Due to its limitations of attribute disclosure, background knowledge, and homogeneity, k-anonymity does not guarantee total privacy protection. The l-diversity resolved the k-anonymity issues. Therefore, we further extend the k-anonymized clusters with l-diversity notion in this paper. We used the entropy l-diversity idea to expand the clusters in $O$ to meet the l-diversity requirement [38]. We calculated diversity using entropy for each k-anonymized cluster and stored the result in matrix $L$. The greedy approach had used to guarantee that each cluster met the l-diversity requirement. The procedure continues until all of the clusters are l-diverse. Because we are not removing any tuples from the cluster during the whole algorithm 4, the privacy concept of k-anonymity remains the same. As showing in algorithm 4, our aim is achieve the clusters with diversity below 1. We therefore rearranged the each cluster until we achieve the diversity level below 1. This is achieved by computing the current cluster with maximum diversity value and cluster with minimum diversity value. And according to that value $(Max+Min=l)$, we arranged the clusters in output vector $F$. Finally, we publish the privacy preserved data stream towards the intended destinations. The process of clustering repeated for each incoming data stream with similarity functionality, therefore it is named as adaptive clustering for privacy preservation.

Algorithm 4: l-diversity and publish

Input

$O: set of k-anonimized clusters$

Output

$F: set of k-anonimized and l-diverity ensured clusters$

1. For$j = 1: size \left(\text{O}\left(\text{i}\right)\right)$

2. $L\left(i\right)\leftarrow ComputeDiversity \left(O\left(i\right)\right)$

3. End For

4. Ensures the l-diversity

5. While ($L<1)$ do

6. $Max\leftarrow \text{max}\left(L\right)$

7. $Min\leftarrow \text{min}\left(L\right)$

8. $l\leftarrow Max+Min$

9. $F\leftarrow O-\left\{Max, Min\right\}+ l$

10. End While

11. Publish$\left(F\right)$

12. Return $\left(F\right)$

This section presents the outcomes of experimental work for performance analysis. To implement and evaluate the proposed model with state-of-art methods, we used the Python tool.
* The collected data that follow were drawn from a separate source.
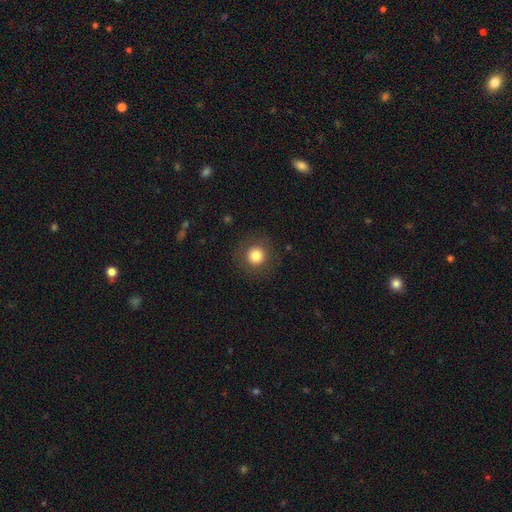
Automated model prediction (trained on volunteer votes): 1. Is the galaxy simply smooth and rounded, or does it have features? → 80% smooth, 11% star or artifact, 9% featured or disk.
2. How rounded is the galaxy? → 95% round, 5% in between, 1% cigar-shaped.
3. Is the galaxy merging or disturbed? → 88% none, 7% minor disturbance, 4% major disturbance, 1% merger.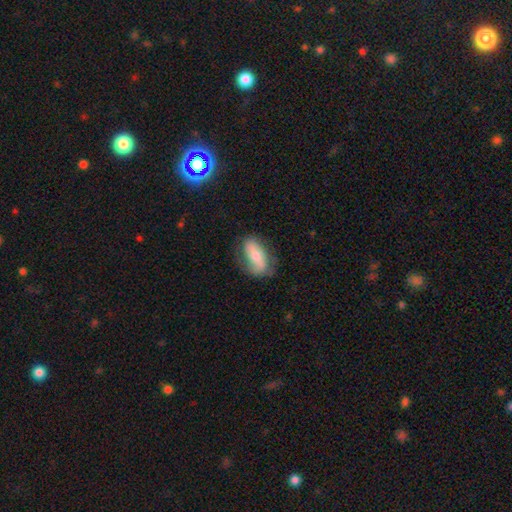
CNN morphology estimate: Overall: smooth (56%; featured or disk 37%). How rounded: in between (86%). Merging: none (66%).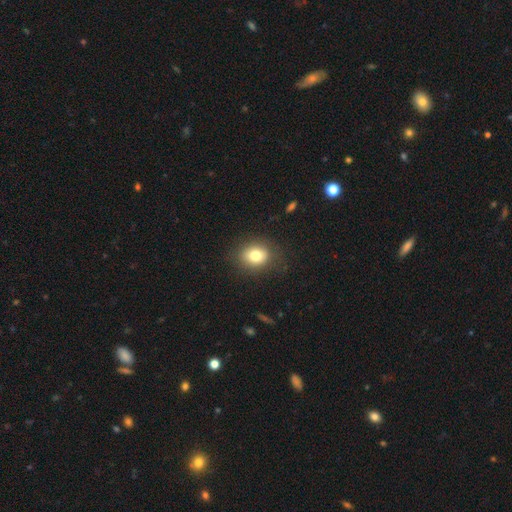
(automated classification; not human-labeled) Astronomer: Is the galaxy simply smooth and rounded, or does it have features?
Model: smooth — 78%.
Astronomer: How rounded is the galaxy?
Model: round — 57% (runner-up: in between, 42%).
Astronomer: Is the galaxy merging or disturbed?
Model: none — 84%.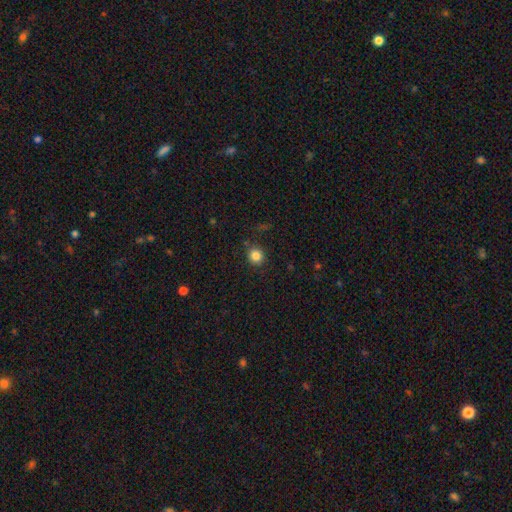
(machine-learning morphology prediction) Q: Smooth or featured?
A: smooth (84%); runner-up: star or artifact (11%)
Q: How rounded?
A: round (88%); runner-up: in between (11%)
Q: Merging?
A: none (85%); runner-up: minor disturbance (10%)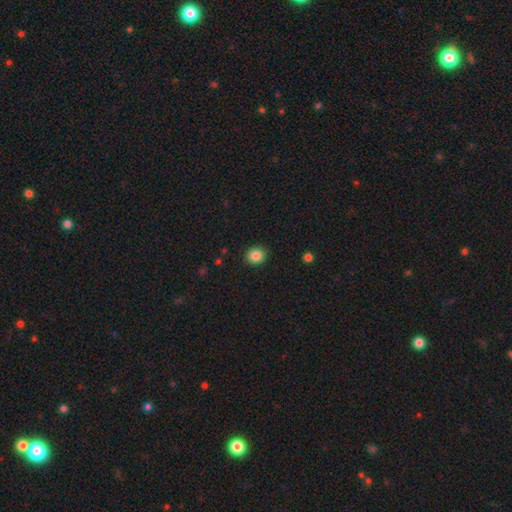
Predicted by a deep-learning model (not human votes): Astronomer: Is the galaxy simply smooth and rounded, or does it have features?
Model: smooth — 86%.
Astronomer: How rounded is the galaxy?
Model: round — 79%.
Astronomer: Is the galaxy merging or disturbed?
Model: none — 90%.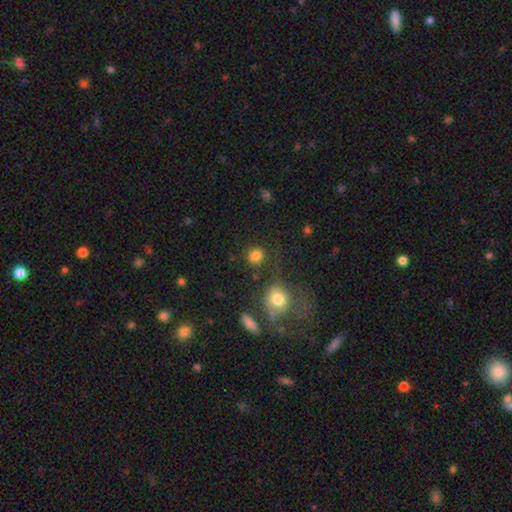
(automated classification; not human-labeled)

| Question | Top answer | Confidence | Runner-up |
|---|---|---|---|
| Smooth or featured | smooth | 81% | star or artifact (13%) |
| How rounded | round | 76% | in between (22%) |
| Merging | none | 71% | minor disturbance (12%) |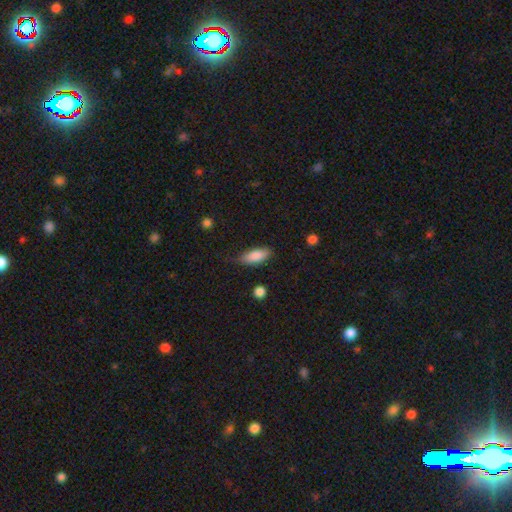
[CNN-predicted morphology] type=smooth (86%); roundness=in between (79%); merging=none (71%).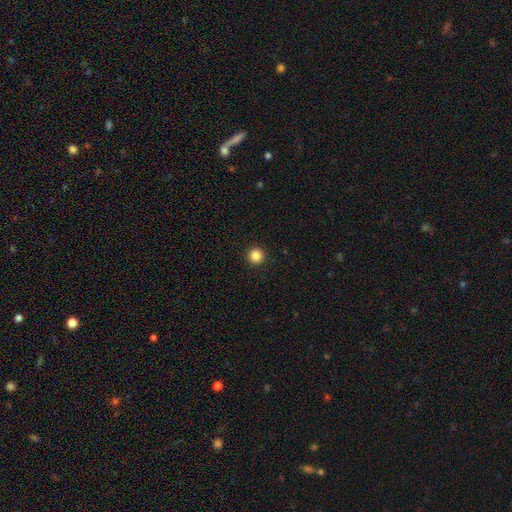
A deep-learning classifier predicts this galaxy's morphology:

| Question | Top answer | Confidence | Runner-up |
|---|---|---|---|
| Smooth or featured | smooth | 85% | star or artifact (11%) |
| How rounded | round | 95% | in between (4%) |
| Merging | none | 93% | minor disturbance (4%) |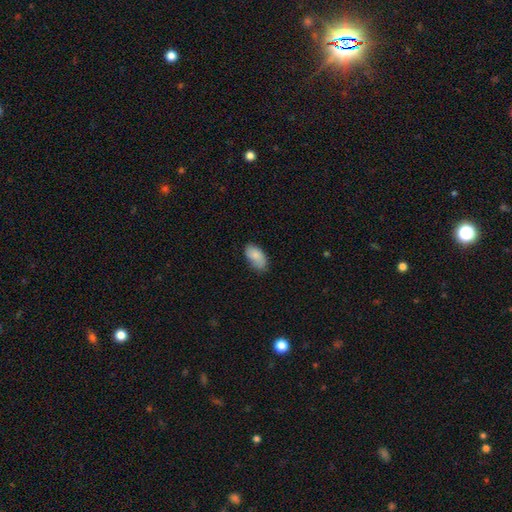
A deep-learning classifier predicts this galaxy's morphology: smooth_or_featured: smooth (p=0.83) [alt: featured or disk p=0.11]
how_rounded: in between (p=0.94) [alt: round p=0.03]
merging: none (p=0.69) [alt: minor disturbance p=0.26]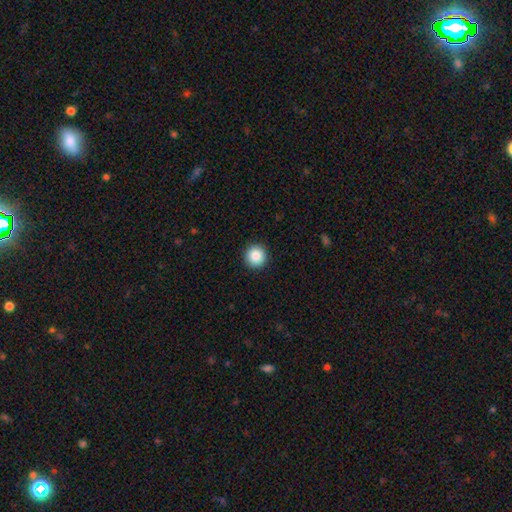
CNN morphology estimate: Smooth or featured?
  - smooth: 87% *
  - star or artifact: 9%
  - featured or disk: 4%
How rounded?
  - round: 96% *
  - in between: 3%
  - cigar-shaped: 1%
Merging?
  - none: 93% *
  - minor disturbance: 5%
  - major disturbance: 1%
  - merger: 1%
The experiments were performed on Windows 10 Operating System with an Intel I5 processor and 8GB RAM. Each scenario has been executed for 20 instances and then averaged their performances. The proposed method compares with three state-of-art data stream anonymization methods such as FADS [34], DAnonyIR [35], and IDEA [36]. To demonstrate the performance of the algorithms on different data distributions, we conduct experiments on two real-world datasets: Adult from the UCI repository [39]. This is standard dataset for studying k-anonymity algorithms.

To investigate the proposed method with state-of-art methods, we have measured three performance parameters such as “Degree of Anonymization (DoA), IL, and Execution Time (ET)”. The ET represents the average execution time for each scenario of 20 instances required to perform the OSN data anonymization. The DoA of any tuple is measure by measuring the number of assigned tuples in its cluster, i.e., tuple DoA is similar to the DoA of its cluster for each incoming data stream D.

$$DoA=\sum _{s=1}^{M}degree\left(\text{s}\to \left(\text{F}\left(\text{i}, \text{j}\right)\right)\times i\right)$$

Where, $\text{F}\left(\text{i}, \text{j}\right)$ represents ${i}^{th}$ tuple of ${j}^{th}$ cluster, M represents number of periodically received data streams $M=1, 2, \dots , s$.

The IL metrics has computed according to the formulation presented in [39] as:

$$IL= \frac{SSE}{SST}$$

Where, SSE denotes sum of squares within cluster and SST denotes sum of squares among clusters.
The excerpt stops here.